__TASK ITEM__.
Where a line below carries the word "mesure", include it in the count, then give the count alone.

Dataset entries

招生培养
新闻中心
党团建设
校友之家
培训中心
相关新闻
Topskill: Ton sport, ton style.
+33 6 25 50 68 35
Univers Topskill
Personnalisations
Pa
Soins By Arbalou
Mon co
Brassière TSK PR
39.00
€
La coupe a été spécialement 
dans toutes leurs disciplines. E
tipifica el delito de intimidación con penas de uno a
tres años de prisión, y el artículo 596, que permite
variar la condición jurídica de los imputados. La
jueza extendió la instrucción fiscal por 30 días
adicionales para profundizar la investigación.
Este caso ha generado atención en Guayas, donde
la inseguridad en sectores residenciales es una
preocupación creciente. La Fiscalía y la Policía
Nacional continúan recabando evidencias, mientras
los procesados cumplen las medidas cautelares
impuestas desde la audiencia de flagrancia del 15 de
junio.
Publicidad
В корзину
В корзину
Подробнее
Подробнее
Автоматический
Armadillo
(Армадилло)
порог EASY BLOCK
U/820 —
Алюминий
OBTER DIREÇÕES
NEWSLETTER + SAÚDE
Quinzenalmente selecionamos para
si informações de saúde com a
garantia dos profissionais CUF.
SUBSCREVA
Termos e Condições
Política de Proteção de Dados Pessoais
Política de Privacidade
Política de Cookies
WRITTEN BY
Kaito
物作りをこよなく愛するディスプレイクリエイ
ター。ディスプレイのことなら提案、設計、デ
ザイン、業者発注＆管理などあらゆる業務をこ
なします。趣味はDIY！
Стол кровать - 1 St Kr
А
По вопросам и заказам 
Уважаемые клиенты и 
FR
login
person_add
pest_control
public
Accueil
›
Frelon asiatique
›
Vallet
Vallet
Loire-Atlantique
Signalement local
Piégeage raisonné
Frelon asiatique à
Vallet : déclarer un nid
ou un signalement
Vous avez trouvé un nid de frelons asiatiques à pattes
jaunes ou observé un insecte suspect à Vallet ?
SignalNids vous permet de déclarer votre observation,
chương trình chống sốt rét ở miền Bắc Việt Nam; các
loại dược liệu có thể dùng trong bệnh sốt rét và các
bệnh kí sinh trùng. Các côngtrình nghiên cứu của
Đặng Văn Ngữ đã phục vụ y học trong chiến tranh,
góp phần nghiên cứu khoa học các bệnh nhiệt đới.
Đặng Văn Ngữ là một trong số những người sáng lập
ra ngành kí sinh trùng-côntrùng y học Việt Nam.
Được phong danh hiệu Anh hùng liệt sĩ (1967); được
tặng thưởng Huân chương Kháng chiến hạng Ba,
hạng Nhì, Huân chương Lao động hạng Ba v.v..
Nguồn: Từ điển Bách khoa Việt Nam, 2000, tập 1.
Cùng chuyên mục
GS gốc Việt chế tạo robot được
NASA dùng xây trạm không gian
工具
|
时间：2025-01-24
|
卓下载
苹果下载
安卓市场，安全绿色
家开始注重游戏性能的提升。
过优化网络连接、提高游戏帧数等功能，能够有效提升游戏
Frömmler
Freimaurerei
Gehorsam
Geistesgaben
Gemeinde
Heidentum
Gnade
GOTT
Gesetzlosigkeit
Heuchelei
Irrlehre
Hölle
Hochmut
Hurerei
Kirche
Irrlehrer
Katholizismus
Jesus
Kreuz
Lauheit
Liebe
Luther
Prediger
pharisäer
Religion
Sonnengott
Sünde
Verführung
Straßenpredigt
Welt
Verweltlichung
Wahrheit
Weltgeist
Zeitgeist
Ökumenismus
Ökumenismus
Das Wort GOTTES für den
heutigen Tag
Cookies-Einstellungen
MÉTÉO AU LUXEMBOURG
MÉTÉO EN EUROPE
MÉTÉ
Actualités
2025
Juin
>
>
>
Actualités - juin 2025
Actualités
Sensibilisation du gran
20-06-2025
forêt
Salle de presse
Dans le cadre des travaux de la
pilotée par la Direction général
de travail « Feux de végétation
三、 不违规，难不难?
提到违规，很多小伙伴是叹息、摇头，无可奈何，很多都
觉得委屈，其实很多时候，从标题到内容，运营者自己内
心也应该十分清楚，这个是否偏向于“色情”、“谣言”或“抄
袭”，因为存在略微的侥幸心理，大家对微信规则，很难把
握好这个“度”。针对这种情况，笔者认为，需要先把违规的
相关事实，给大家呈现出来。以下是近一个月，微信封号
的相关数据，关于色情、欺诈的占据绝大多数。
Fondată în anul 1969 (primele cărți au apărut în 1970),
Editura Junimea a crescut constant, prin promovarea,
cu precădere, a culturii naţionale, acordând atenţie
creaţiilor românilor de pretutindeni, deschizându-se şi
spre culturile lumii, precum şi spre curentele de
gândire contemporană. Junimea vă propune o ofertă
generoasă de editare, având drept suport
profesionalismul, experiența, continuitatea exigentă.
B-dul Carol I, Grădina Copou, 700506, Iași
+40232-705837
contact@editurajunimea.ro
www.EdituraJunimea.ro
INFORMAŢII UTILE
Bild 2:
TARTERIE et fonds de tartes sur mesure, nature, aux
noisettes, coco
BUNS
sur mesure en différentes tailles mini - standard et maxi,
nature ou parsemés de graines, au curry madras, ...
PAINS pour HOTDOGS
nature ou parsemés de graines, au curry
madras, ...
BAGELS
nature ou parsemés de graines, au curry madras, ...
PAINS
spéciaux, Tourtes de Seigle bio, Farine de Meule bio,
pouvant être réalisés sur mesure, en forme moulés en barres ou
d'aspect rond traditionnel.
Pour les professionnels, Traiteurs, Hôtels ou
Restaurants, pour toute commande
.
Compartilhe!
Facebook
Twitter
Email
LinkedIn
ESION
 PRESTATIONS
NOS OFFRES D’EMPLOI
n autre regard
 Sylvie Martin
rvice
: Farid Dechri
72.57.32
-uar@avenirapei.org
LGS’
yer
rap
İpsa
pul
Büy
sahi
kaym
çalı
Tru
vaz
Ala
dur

__RESPONSE TO THE EXERCISE__.
3